* **Description of the task**:
Could you write out, word for word, the part of the Anopheles stigmaticus article starting with "Anopheles stigmaticus is" and going on through "gold in colour."?

* **Excerpt provided**:
Anopheles stigmaticus

Scientific classification
- Kingdom: Animalia
- Phylum: Arthropoda
- Class: Insecta
- Order: Diptera
- Family: Culicidae
- Genus: Anopheles
- Species: A. stigmaticus
- Binomial name: Anopheles stigmaticus Skuse 1889

= Anopheles stigmaticus =

- Genus: Anopheles
- Species: stigmaticus
- Authority: Skuse 1889

Species of mosquito

Anopheles stigmaticus is a species of mosquito in the genus Anopheles. It breeds in cold, clean water shaded by trees, and is confined to mountainous regions in eastern Australia. Its range was thought to extend into New Guinea, but larvae of New Guinean A. stigmaticus showed it to be of a different species.

It is not known to bite humans, but does feed on some marsupials, and can oviposit after a human bloodmeal.

== Description ==
A. stigmaticus is dark brown, with dark wings and legs, save the hind femur, which is largely pale scaled. Vertex with light golden upright scales. Palps, which are as long as proboscis in males, and slightly shorter in females, and proboscis are both dark brown. Scutum light gold in colour.

There are two larval forms, one of which is characterised by having a black longitudinal stripe along the dorsal thorax and abdomen, the other of which lacks this stripe, and is a uniform brown in colour.

* **Records**:
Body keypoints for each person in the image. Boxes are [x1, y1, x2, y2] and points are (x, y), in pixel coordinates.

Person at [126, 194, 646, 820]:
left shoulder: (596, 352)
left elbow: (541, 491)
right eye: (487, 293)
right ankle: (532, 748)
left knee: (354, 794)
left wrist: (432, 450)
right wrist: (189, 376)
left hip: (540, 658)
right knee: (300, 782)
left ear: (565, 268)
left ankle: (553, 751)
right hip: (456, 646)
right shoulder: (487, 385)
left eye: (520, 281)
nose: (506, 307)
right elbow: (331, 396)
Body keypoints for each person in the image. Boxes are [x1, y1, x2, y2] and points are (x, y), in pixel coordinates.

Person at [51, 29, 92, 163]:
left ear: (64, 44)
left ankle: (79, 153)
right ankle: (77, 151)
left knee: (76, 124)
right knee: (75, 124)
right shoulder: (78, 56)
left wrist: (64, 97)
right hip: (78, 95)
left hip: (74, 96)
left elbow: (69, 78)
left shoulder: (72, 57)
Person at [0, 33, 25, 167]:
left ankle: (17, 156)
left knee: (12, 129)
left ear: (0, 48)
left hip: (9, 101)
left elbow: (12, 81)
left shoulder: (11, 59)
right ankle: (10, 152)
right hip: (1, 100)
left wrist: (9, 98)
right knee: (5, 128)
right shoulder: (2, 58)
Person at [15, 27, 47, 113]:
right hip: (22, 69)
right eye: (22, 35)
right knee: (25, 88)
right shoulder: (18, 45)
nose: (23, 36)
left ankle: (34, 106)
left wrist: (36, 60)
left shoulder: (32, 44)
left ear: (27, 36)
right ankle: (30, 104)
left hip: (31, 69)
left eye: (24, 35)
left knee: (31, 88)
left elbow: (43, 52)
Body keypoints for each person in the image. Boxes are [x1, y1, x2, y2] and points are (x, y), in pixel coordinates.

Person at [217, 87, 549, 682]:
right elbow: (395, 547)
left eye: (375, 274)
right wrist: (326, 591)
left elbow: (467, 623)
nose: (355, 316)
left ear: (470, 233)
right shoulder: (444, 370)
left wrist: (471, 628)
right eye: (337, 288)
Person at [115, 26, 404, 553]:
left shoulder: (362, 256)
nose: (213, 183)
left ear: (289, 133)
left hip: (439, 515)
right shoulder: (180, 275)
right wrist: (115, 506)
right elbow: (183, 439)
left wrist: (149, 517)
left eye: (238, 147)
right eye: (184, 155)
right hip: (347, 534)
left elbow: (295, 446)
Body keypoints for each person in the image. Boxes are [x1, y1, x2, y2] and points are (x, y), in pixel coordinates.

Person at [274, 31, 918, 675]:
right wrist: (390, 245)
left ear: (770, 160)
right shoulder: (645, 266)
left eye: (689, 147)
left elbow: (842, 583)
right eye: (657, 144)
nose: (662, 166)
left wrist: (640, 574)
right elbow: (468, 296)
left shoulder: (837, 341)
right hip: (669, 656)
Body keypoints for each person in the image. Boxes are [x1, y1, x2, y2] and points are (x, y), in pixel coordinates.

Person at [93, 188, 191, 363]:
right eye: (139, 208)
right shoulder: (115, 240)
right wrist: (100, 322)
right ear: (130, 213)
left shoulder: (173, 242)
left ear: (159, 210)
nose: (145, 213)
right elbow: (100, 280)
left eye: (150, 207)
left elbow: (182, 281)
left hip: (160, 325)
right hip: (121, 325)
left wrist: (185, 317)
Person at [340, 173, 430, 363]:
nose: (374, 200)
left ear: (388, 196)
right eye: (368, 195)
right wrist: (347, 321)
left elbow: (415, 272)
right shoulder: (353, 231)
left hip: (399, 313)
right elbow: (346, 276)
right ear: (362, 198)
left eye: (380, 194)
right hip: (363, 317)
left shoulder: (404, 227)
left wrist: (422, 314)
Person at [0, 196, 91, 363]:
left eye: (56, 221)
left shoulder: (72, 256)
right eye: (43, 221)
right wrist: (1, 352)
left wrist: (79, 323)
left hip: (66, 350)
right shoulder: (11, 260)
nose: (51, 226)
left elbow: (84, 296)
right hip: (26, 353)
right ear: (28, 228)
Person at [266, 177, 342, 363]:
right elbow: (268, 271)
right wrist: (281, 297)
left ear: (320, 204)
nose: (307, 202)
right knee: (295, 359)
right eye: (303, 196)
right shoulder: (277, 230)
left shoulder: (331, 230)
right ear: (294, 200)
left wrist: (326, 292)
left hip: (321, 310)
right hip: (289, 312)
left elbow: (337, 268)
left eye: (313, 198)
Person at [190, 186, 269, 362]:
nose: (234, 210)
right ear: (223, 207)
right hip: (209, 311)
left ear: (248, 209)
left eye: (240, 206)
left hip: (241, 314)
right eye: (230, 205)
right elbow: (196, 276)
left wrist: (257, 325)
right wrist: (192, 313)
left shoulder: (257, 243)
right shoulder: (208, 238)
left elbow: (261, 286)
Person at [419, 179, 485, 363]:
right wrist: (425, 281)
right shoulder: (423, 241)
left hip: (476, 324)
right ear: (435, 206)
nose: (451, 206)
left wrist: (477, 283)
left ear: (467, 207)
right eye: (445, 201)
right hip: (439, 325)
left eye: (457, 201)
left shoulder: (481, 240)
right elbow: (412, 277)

* **Your solution**:
Anopheles stigmaticus is a species of mosquito in the genus Anopheles. It breeds in cold, clean water shaded by trees, and is confined to mountainous regions in eastern Australia. Its range was thought to extend into New Guinea, but larvae of New Guinean A. stigmaticus showed it to be of a different species.

It is not known to bite humans, but does feed on some marsupials, and can oviposit after a human bloodmeal.

== Description ==
A. stigmaticus is dark brown, with dark wings and legs, save the hind femur, which is largely pale scaled. Vertex with light golden upright scales. Palps, which are as long as proboscis in males, and slightly shorter in females, and proboscis are both dark brown. Scutum light gold in colour.